Cross posted from A Woman's View
You could feel the excitement in the house building for days. It was like that anytime we had plans to head into the city. We were kids then, so a trip to Kennywood, the zoo or a Pirates game was always a major event. My parents planned in advance and would build it up, until the point, where the night before, we were sleepless from excitement.
The next morning, mom would be packing a picnic lunch and then we'd pile into the car, to make the 40 minute trip into the city. Imagine three little girls sitting in the backseat of the car, giggling; chattering about what they were going to ride first, what animals we wanted to see, wondering if we'd catch the ball that Roberto Clemente hit.
On these trips, I often found myself looking out the window, watching the scenary as we drove along. There was always one point where I knew we were close. It wasn't the signs, nor was it the tunnels; I knew we were close when the sky started turning brown.
I grew up near Pittsburgh, Pennsylvania in the 1960s and 70's. Steel was king there, and it was hard to miss the big mills as they lined up along the river, it was also hard to miss the dark plumes of smoke rising from their smokestacks, filling the air with noxious chemicals. I can still recall smelling sulphur in the air.
I grew up in an area where, to see blue skies, you had to drive to Latrobe, to the mountains. We were use to the grey skies that the haze from the glass plants in Jeannette, and the steel plants around Pittsburgh produced. There was no swimming in the rivers then, not even in the ponds near my home, because a small chemical plant there dumped it's waste there.
Today, most of the mills are closed, the effect of low price steel being imported in from Japan. Pennsylvania adopted stricter emissions standards and eventually the skies over Pittsburgh are now blue. The smog alerts from years past are still there, and they'll be issued, especially on hot, summer days, but children growing up there now, will not know the brown skies, that I had gotten used to when I was a kid.
EPA proposes tougher smog standards
By ERICA WERNER, Associated Press Writer
Sat Jun 23, 9:48 PM ET
WASHINGTON - Pollution standards are too weak to protect people from the air they breathe, the EPA's chief declared Thursday. He recommended tougher limits on the smog that makes children cough and asthmatics wheeze from Los Angeles to Houston to New York.
Still, under pressure from big business, EPA Administrator Stephen L. Johnson left the door open to keeping the rules as they are.

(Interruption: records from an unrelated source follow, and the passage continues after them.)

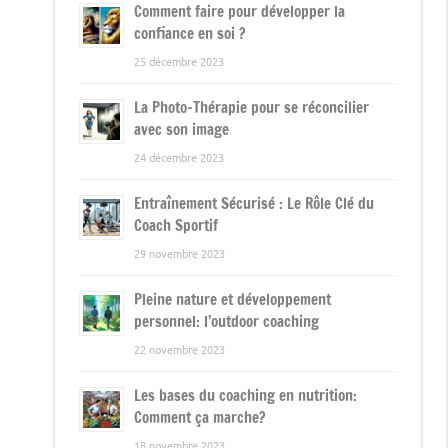
Comment faire pour développer la
confiance en soi ?
25 décembre 2023
La Photo-Thérapie pour se réconcilier
avec son image
24 décembre 2023
Entraînement Sécurisé : Le Rôle Clé du
Coach Sportif
29 novembre 2023
Pleine nature et développement
personnel: l’outdoor coaching
22 novembre 2023
Les bases du coaching en nutrition:
Comment ça marche?
18 novembre 2023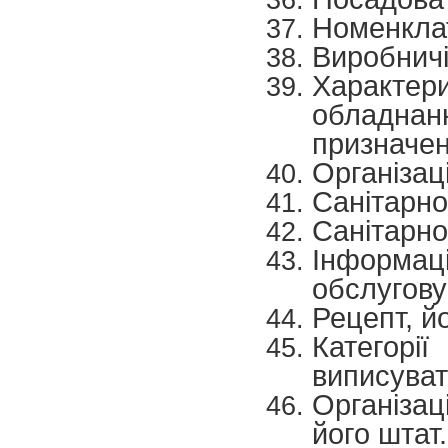
Номенклат
Виробничі
Характери
обладна
призначен
Організаці
Санітарно
Санітарно
Інформаці
обслугову
Рецепт, йо
Категорі
виписуват
Організац
його штат.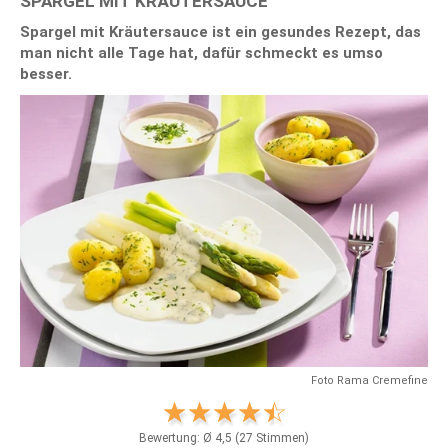
SPARGEL MIT KRÄUTERSAUCE
Spargel mit Kräutersauce ist ein gesundes Rezept, das
man nicht alle Tage hat, dafür schmeckt es umso
besser.
Foto Rama Cremefine
Bewertung: Ø
4,5
(
27
Stimmen)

In an administration, that had become lax on environmental controls and pro-corporate profit, it's not surprising that this is the first time since 1997 that the EPA has recommended toughening the standards for air quality. Of course this may not have come about without a lawsuit filed by the American Lung Association and other advocacy groups.
Under the Clean Air Act, EPA is supposed to review standards on ozone and other pollutants every five years. When that didn't happen five years ago, a lawsuit by the American Lung Association led to a settlement between EPA and advocacy groups to propose revised levels for smog. Thursday was the deadline for that proposal to be offered.

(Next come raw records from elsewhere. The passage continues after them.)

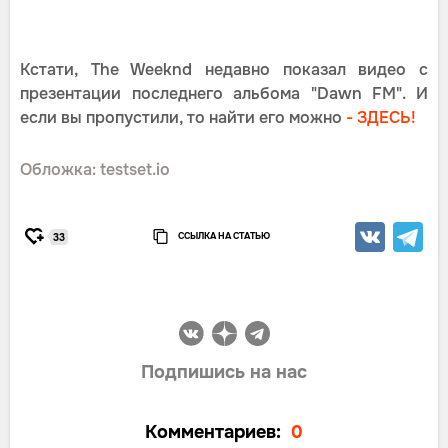
Кстати, The Weeknd недавно показал видео с
презентации последнего альбома "Dawn FM". И
если вы пропустили, то найти его можно
- ЗДЕСЬ!
Обложка: testset.io
ССЫЛКА НА СТАТЬЮ
33
Подпишись на нас
Комментариев:
0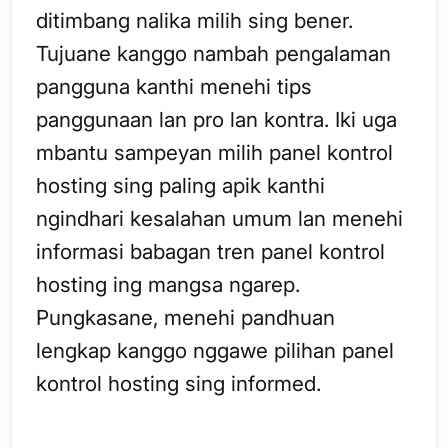
ditimbang nalika milih sing bener.
Tujuane kanggo nambah pengalaman
pangguna kanthi menehi tips
panggunaan lan pro lan kontra. Iki uga
mbantu sampeyan milih panel kontrol
hosting sing paling apik kanthi
ngindhari kesalahan umum lan menehi
informasi babagan tren panel kontrol
hosting ing mangsa ngarep.
Pungkasane, menehi pandhuan
lengkap kanggo nggawe pilihan panel
kontrol hosting sing informed.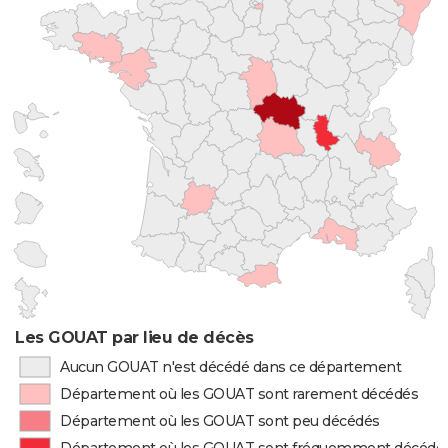
Les GOUAT par lieu de décès
Aucun GOUAT n'est décédé dans ce département
Département où les GOUAT sont rarement décédés
Département où les GOUAT sont peu décédés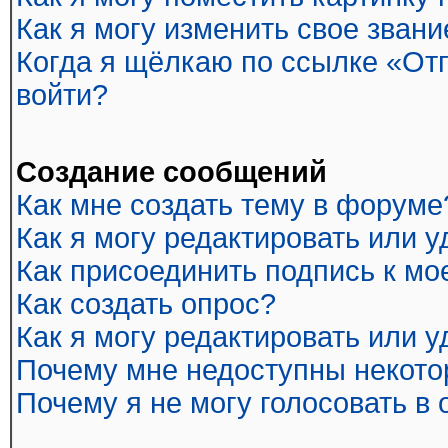
Как я могу изменить свое звани
Когда я щёлкаю по ссылке «Отп
войти?
Создание сообщений
Как мне создать тему в форуме
Как я могу редактировать или 
Как присоединить подпись к м
Как создать опрос?
Как я могу редактировать или 
Почему мне недоступны некот
Почему я не могу голосовать в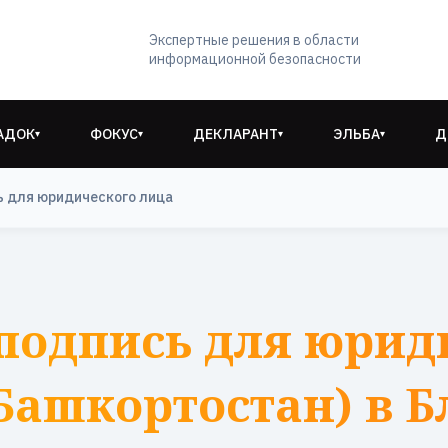
Экспертные решения в области
информационной безопасности
АДОК
ФОКУС
ДЕКЛАРАНТ
ЭЛЬБА
Д
▾
▾
▾
▾
ь для юридического лица
подпись для юрид
Башкортостан) в 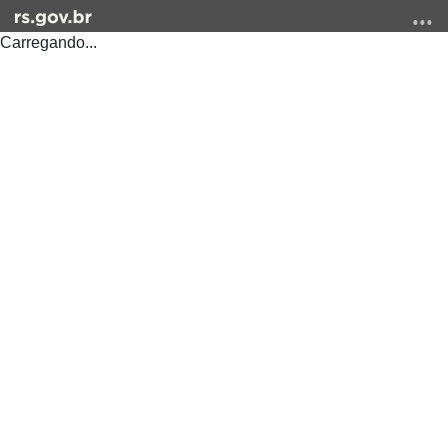
Carregando...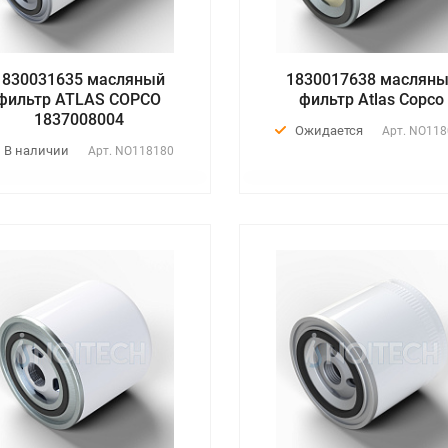
1830031635 масляный
1830017638 маслян
фильтр ATLAS COPCO
фильтр Atlas Copco
1837008004
Ожидается
Арт.
NO118
В наличии
Арт.
NO118180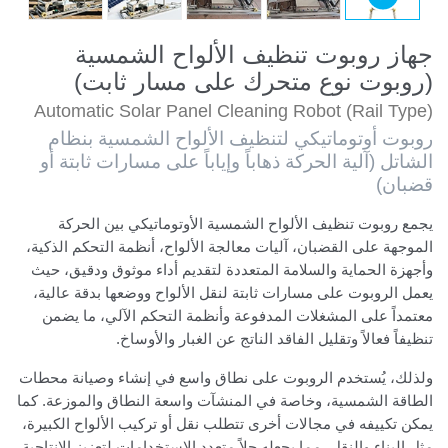
جهاز روبوت تنظيف الألواح الشمسية
(روبوت نوع متحرك على مسار ثابت)
Automatic Solar Panel Cleaning Robot (Rail Type)
روبوت أوتوماتيكي لتنظيف الألواح الشمسية بنظام
الشاتل (آلية الحركة ذهاباً وإياباً على مسارات ثابتة أو
قضبان)
يجمع روبوت تنظيف الألواح الشمسية الأوتوماتيكي بين الحركة
الموجهة على القضبان، آليات معالجة الألواح، أنظمة التحكم الذكية،
وأجهزة الحماية والسلامة المتعددة لتقديم أداء موثوق ودقيق، حيث
يعمل الروبوت على مسارات ثابتة لنقل الألواح ووضعها بدقة عالية،
معتمداً على المشغلات المدفوعة وأنظمة التحكم الآلي، ما يضمن
تنظيفاً فعالاً وتقليل الفاقد الناتج عن الغبار والأوساخ.
ولذلك، يُستخدم الروبوت على نطاق واسع في إنشاء وصيانة محطات
الطاقة الشمسية، وخاصة في المنشآت واسعة النطاق والموزعة. كما
يمكن تكييفه في مجالات أخرى تتطلب نقل أو تركيب الألواح الكبيرة،
مثل البناء والنقل، مما يجعله حلاً متعدد الاستخدامات لتعزيز الإنتاجية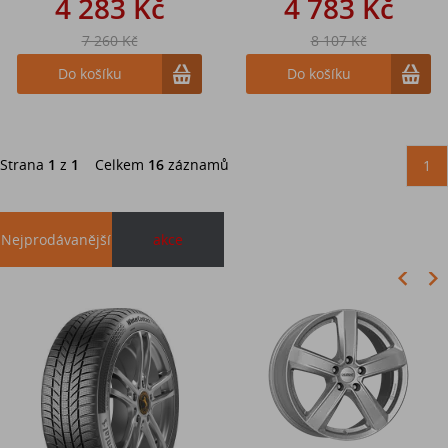
4 283 Kč
4 783 Kč
7 260 Kč
8 107 Kč
Do košíku
Do košíku
Strana
1
z
1
Celkem
16
záznamů
1
Nejprodávanější
akce
Akce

Indeed, even with the recommendation, it still seems to be status quo with the EPA and the administration.
"The science overwhelmingly supports closing the door on the current standard once and for all," said Sen. Barbara Boxer, D-Calif., who chairs the Senate Environment and Public Works Committee. "Instead of listening to science, the administrator seems to be intent on listening to the wish lists of polluting industries."
Same arguments:
Business and industry groups including the National Association of Manufacturers have been lobbying for the smog standard to stay the same, contending that lowering it would be costly and unnecessary.

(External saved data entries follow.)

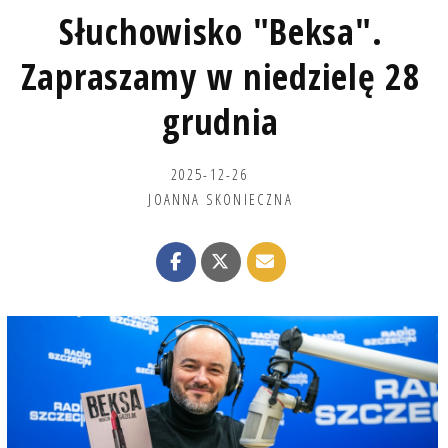
Słuchowisko "Beksa".
Zapraszamy w niedzielę 28
grudnia
2025-12-26
JOANNA SKONIECZNA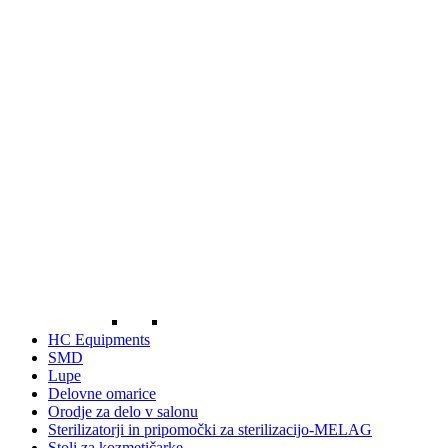
HC Equipments
SMD
Lupe
Delovne omarice
Orodje za delo v salonu
Sterilizatorji in pripomočki za sterilizacijo-MELAG
Stoli za kozmetičarke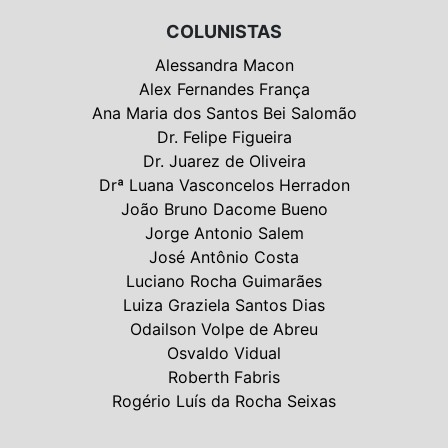
COLUNISTAS
Alessandra Macon
Alex Fernandes França
Ana Maria dos Santos Bei Salomão
Dr. Felipe Figueira
Dr. Juarez de Oliveira
Drª Luana Vasconcelos Herradon
João Bruno Dacome Bueno
Jorge Antonio Salem
José Antônio Costa
Luciano Rocha Guimarães
Luiza Graziela Santos Dias
Odailson Volpe de Abreu
Osvaldo Vidual
Roberth Fabris
Rogério Luís da Rocha Seixas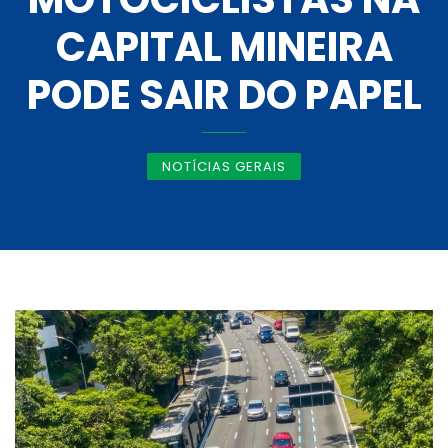
CAPITAL MINEIRA
PODE SAIR DO PAPEL
NOTÍCIAS GERAIS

The arguments used today are the same arguments used when emission control was set into place. It would cost jobs, it would create a major financial impact on the companies. While President George W. Bush, was negotiating the import of mangoes from India, corporations were allowed to ignore the regulations set into place years earlier. Indeed, this administration and the do nothing 109th Congress, allowed corporations to ignore their responsibilities to their communities. But at what cost?
Childhood Asthma
From the Childhood Asthma Fact Sheet
Evidence indicates that ambient air pollution, such as particulate matter and ozone, precipitate asthma attacks among persons with the disease.
Automotive exhaust is a complex mixture of thousands of chemical compounds. The significant components for childhood asthma are oxides of nitrogen, ozone, sulfur dioxide, sulfuric acid, fine particulates, and carbon monoxide. Also of importance are toxic organic compounds, including formaldehyde, acetaldehyde, and benzene. Of these materials, ozone, oxides of nitrogen, and small particulates appear to be most important.
According to the CDC, approximately 6.5 million children in the United States were reported to have asthma, as of 2005. Poor air quality has been known to trigger asthma attacks, and have forced many children to remain indoors to prevent having an attack triggered. Despite the lip service that our government and corporations give the general public, stating they care about our childrens health, their actions prove otherwise.
Increasing emission standards is a relative no brainer, not only in the argument of global warming, but in maintaining the health of it's citizens. This is something that should not be compromised or even set aside for the growth of corporations.
It remains to be seen if the EPA will follow through on it's recommendations, given the current state of affairs, I'm not particularly hopeful.